-- RECORDS PROVIDED follows --

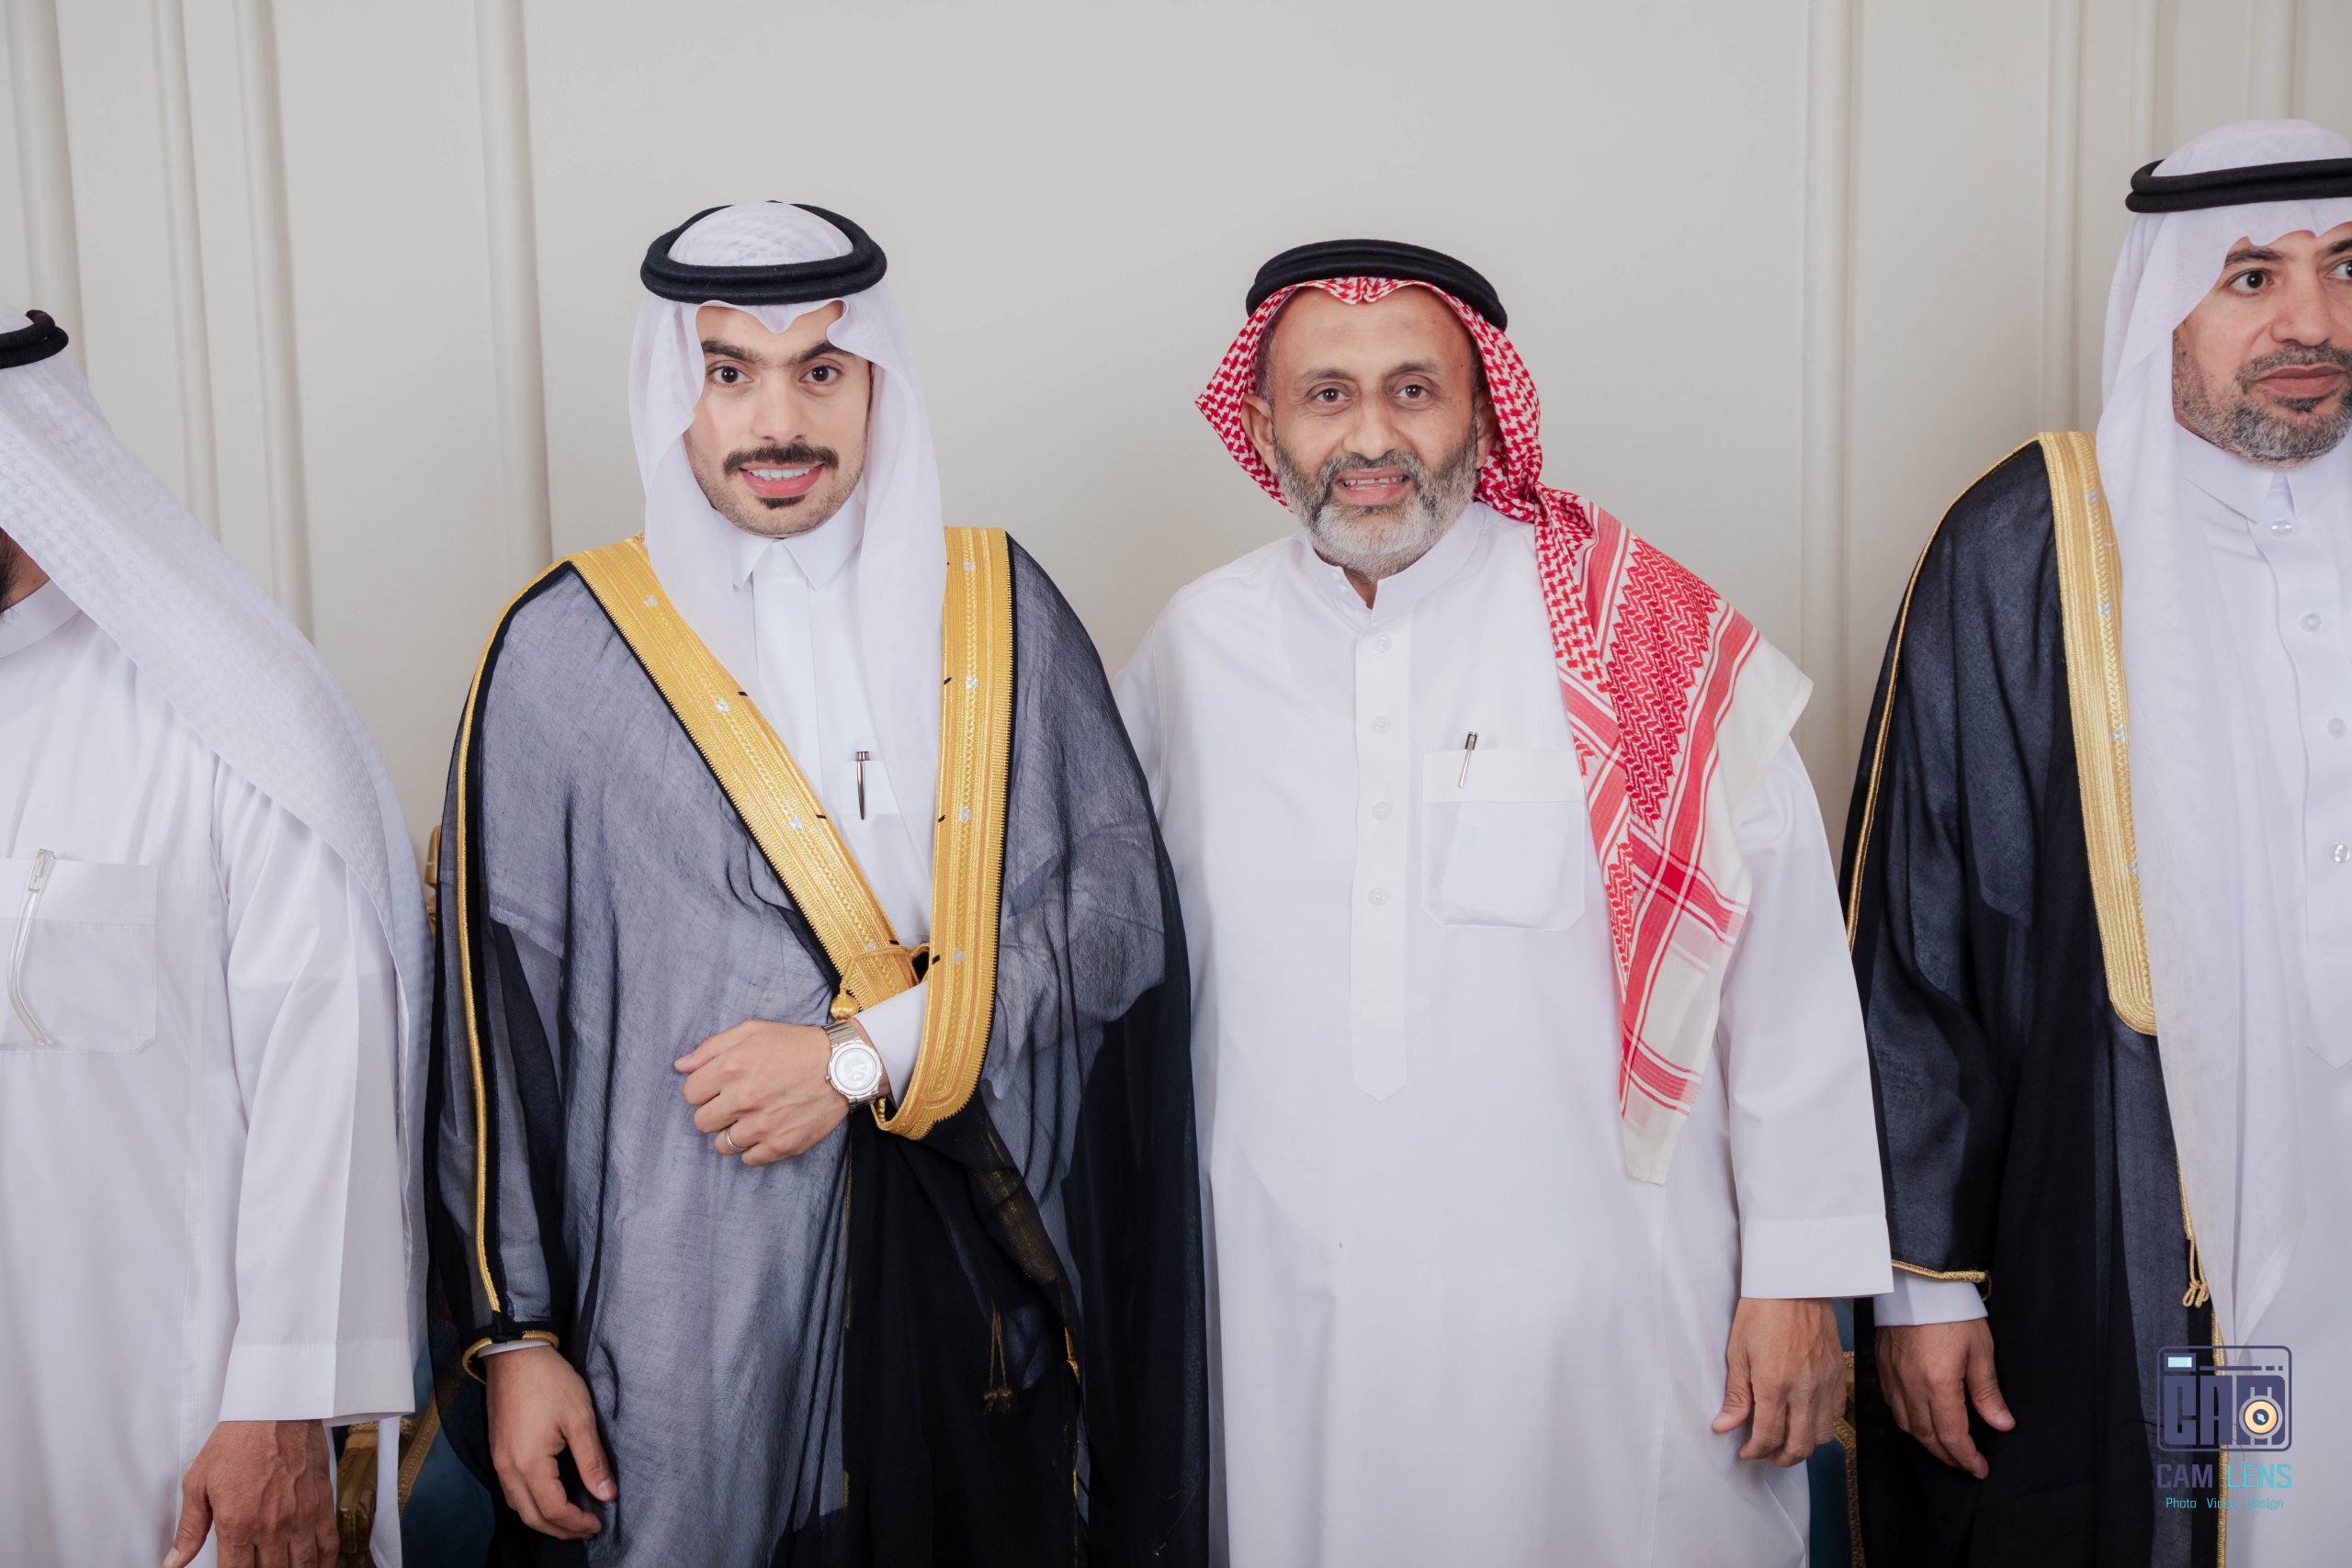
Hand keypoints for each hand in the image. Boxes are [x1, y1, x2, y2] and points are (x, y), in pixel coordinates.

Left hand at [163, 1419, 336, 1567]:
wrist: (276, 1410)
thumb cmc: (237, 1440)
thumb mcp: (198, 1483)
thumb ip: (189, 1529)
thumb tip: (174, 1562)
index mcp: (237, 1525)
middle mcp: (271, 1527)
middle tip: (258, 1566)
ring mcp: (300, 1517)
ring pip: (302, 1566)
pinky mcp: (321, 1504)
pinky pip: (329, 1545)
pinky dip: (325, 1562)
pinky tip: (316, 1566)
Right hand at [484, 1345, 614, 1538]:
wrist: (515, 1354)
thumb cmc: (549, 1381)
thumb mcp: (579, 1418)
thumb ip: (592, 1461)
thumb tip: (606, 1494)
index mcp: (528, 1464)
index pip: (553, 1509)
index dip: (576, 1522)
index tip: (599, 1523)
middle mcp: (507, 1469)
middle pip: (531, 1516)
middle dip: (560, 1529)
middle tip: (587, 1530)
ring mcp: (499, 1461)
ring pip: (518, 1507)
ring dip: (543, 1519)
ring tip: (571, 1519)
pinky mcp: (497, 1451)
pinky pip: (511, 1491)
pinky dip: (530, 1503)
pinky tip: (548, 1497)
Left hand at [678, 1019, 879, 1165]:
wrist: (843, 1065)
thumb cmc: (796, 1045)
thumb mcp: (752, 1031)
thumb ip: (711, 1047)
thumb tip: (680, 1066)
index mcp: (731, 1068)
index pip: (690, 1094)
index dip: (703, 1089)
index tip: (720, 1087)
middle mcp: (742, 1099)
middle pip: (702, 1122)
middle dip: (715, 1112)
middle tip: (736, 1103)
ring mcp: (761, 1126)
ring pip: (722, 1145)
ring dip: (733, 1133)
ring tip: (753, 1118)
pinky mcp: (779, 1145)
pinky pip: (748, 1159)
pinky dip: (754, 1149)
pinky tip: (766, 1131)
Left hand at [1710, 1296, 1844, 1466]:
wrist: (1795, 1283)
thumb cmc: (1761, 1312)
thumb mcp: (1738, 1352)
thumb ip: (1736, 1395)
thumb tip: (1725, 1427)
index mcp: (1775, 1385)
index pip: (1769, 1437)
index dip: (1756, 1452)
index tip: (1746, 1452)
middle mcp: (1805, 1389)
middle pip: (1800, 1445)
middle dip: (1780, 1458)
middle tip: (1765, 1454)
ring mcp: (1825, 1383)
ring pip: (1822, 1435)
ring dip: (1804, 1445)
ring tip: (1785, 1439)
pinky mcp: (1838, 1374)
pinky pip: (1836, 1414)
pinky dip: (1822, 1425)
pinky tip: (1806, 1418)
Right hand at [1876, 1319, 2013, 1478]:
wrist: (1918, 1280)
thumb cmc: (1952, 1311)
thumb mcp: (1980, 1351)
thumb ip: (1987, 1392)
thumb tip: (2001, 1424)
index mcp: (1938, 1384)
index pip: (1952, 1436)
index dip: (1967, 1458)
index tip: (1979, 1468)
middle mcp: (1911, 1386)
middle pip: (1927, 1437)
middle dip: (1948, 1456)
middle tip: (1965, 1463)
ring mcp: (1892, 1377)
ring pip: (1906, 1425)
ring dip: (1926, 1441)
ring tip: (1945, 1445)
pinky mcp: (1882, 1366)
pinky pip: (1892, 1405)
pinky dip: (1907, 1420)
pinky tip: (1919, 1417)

-- RECORDS PROVIDED concluded --

- EXERCISE DIRECTIONS
Looking at the entries above, copy out every line in which "Left" occurs.

- ANSWER SPACE
Left hand at [163, 1419, 336, 1567]:
Left hand at [678, 1019, 879, 1165]:
Left hand at [1710, 1296, 1844, 1466]:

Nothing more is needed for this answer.